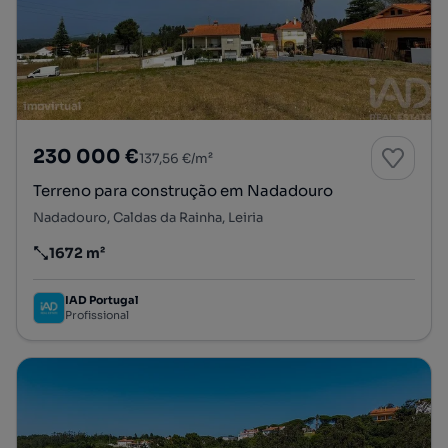
230 000 €
137,56 €/m²
Terreno para construção em Nadadouro
Nadadouro, Caldas da Rainha, Leiria
1672 m²
Preço por metro quadrado
IAD Portugal
Profissional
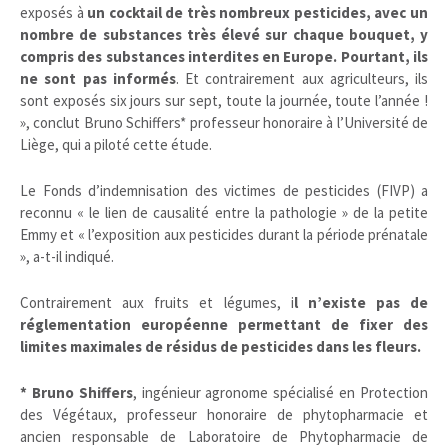
exposés à
un cocktail de très nombreux pesticides, avec un
nombre de substances très élevé sur chaque bouquet, y
compris des substances interdites en Europe. Pourtant, ils
ne sont pas informés
. Et contrairement aux agriculteurs, ils
sont exposés six jours sur sept, toute la journée, toute l’année !
», conclut Bruno Schiffers* professeur honoraire à l’Université de
Liège, qui a piloté cette étude.
Le Fonds d’indemnisation des victimes de pesticides (FIVP) a
reconnu « le lien de causalité entre la pathologie » de la petite
Emmy et « l’exposition aux pesticides durant la période prénatale
», a-t-il indiqué.
Contrairement aux fruits et légumes, i
l n’existe pas de
réglementation européenne permettant de fixer des
limites maximales de résidus de pesticides dans les fleurs.
* Bruno Shiffers
, ingénieur agronome spécialisé en Protection
des Végétaux, professeur honoraire de phytopharmacie et
ancien responsable de Laboratoire de Phytopharmacie de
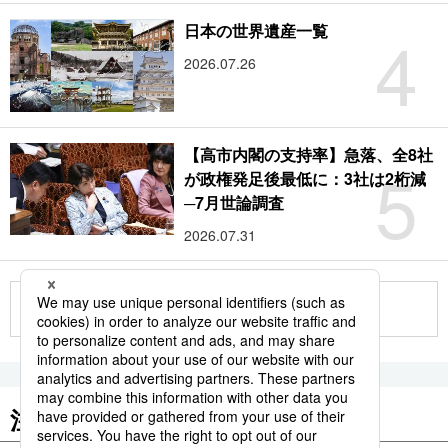
4
日本の世界遺産一覧
2026.07.26
【高市内閣の支持率】急落、全8社
5
が政権発足後最低に：3社は2桁減
─7月世論調査
2026.07.31
もっと見る
注目のキーワード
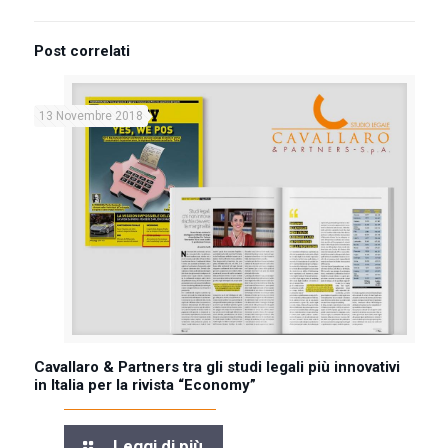
Post correlati
13 Novembre 2018
Cavallaro & Partners tra gli studi legali più innovativi
in Italia per la rivista “Economy”
Leggi di più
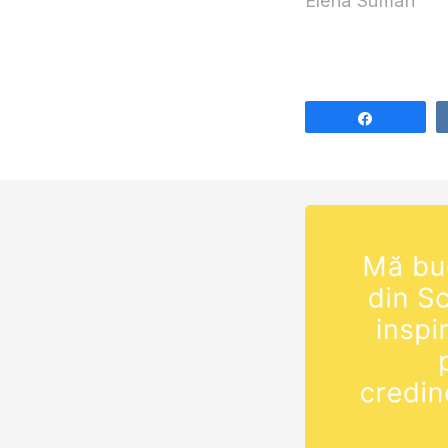
Elena Suman
Share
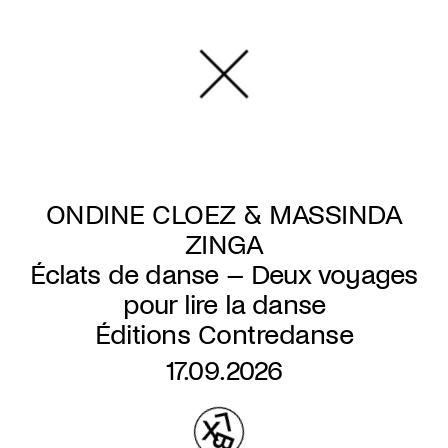
Overslaan
en
naar
de
inhoud
gaan
ONDINE CLOEZ & MASSINDA
ZINGA
Éclats de danse – Deux voyages
pour lire la danse
Éditions Contredanse
17.09.2026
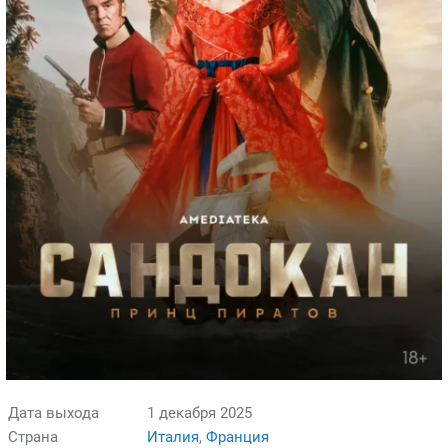
Дата выхода
1 декабря 2025
Страна
Италия
,
Франция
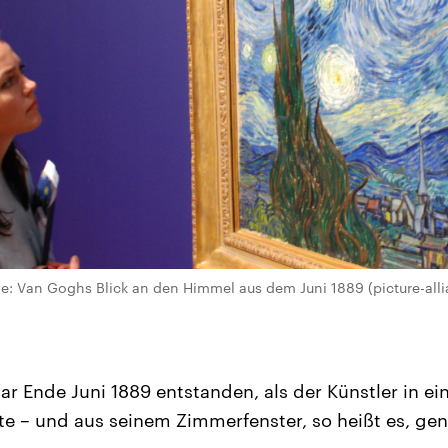
e: Van Goghs Blick an den Himmel aus dem Juni 1889 (picture-all
bar Ende Juni 1889 entstanden, als der Künstler in ein
te – und aus seinem Zimmerfenster, so heißt es, gen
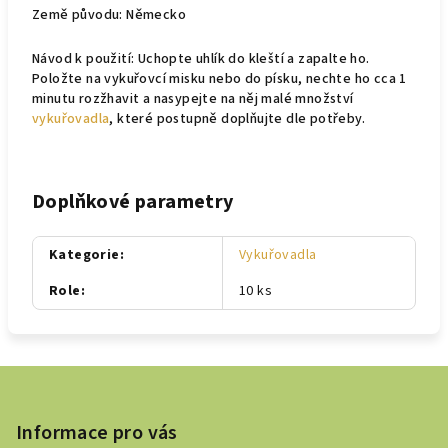
Země původu: Německo
Návod k použití: Uchopte uhlík do kleští a zapalte ho.
Položte na vykuřovcí misku nebo do písku, nechte ho cca 1
minutu rozžhavit a nasypejte na něj malé množství
vykuřovadla
, které postupně doplňujte dle potřeby.
Doplňkové parametry
Kategorie
:
Vykuřovadla
Role
:
10 ks
Z
á
p
Informace pro vás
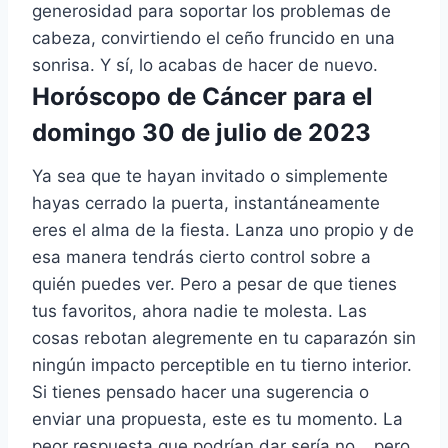
generosidad para soportar los problemas de
cabeza, convirtiendo el ceño fruncido en una
sonrisa. Y sí, lo acabas de hacer de nuevo.
Horóscopo de Cáncer para el
domingo 30 de julio de 2023
Ya sea que te hayan invitado o simplemente
hayas cerrado la puerta, instantáneamente
eres el alma de la fiesta. Lanza uno propio y de
esa manera tendrás cierto control sobre a
quién puedes ver. Pero a pesar de que tienes
tus favoritos, ahora nadie te molesta. Las
cosas rebotan alegremente en tu caparazón sin
ningún impacto perceptible en tu tierno interior.
Si tienes pensado hacer una sugerencia o
enviar una propuesta, este es tu momento. La
peor respuesta que podrían dar sería no… pero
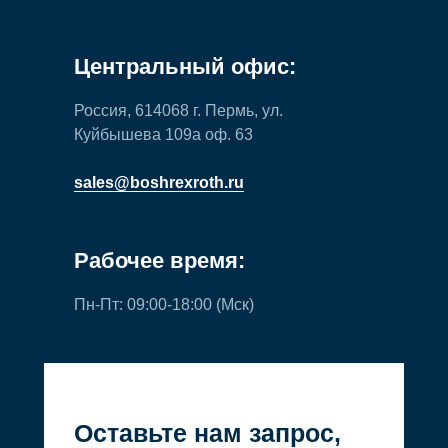
Центральный офис:
Россия, 614068 г. Пермь, ул.
Куйбышева 109а оф. 63
sales@boshrexroth.ru
Рабочее время:
Пн-Пт: 09:00-18:00 (Мск)
Оставьте нам запрос,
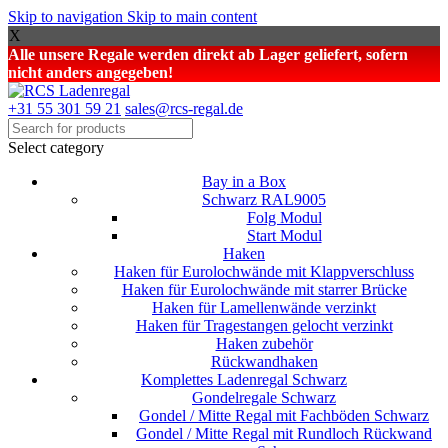
Skip to navigation
Skip to main content
X
Alle unsere Regale werden direkt ab Lager geliefert, sofern
nicht anders angegeben!
+31 55 301 59 21
sales@rcs-regal.de
Select category
Bay in a Box
Schwarz RAL9005
Folg Modul
Start Modul
Haken
Haken für Eurolochwände mit Klappverschluss
Haken für Eurolochwände mit starrer Brücke
Haken für Lamellenwände verzinkt
Haken für Tragestangen gelocht verzinkt
Haken zubehör
Rückwandhaken
Komplettes Ladenregal Schwarz
Gondelregale Schwarz
Gondel / Mitte Regal mit Fachböden Schwarz
Gondel / Mitte Regal mit Rundloch Rückwand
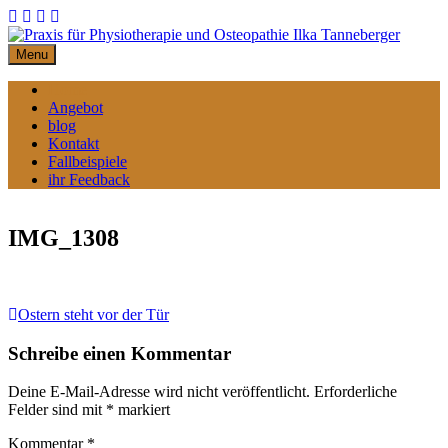
Skip
to
content
Menu
Home
Angebot
blog
Kontakt
Fallbeispiele
ihr Feedback
IMG_1308
Beitragsnavigation
Ostern steht vor der Tür
Schreibe einen Kommentar
Deine E-Mail-Adresse wird nicht veröffentlicht.
Erforderliche
Felder sind mit
*
markiert
Kommentar
*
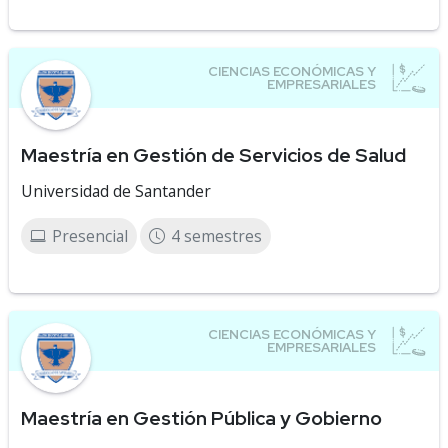
Maestría en Gestión de Servicios de Salud
Universidad de Santander
Presencial
4 semestres
Maestría en Gestión Pública y Gobierno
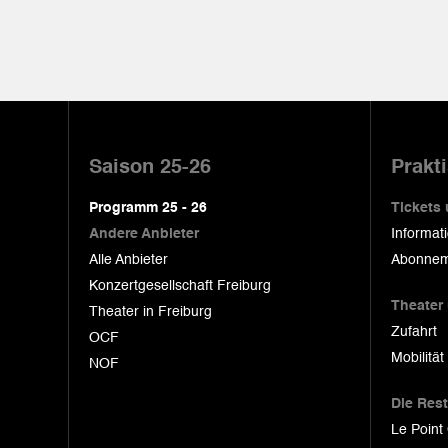
Pied
de
Saison 25-26
Prakt
page
Programm 25 - 26
Tickets
Andere Anbieter
Informat
Alle Anbieter
Abonnem
Konzertgesellschaft Freiburg
Theater
Theater in Freiburg
Zufahrt
OCF
Mobilität
NOF
Die Res
Le Point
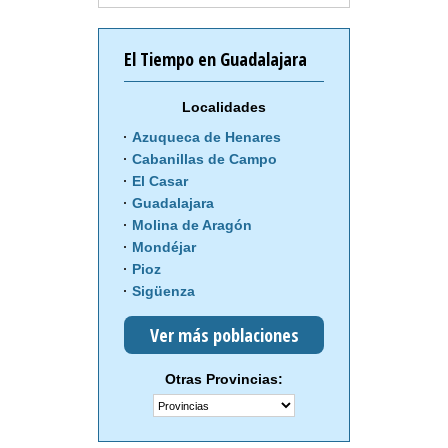
El Tiempo en Guadalajara
Localidades
Azuqueca de Henares
Cabanillas de Campo
El Casar
Guadalajara
Molina de Aragón
Mondéjar
Pioz
Sigüenza
Ver más poblaciones
Otras Provincias:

○ ○ ○

→ Instructions to follow:
A single figure is required: the number of lines above in which the word "verzinkt" occurs.

→ Response area:
2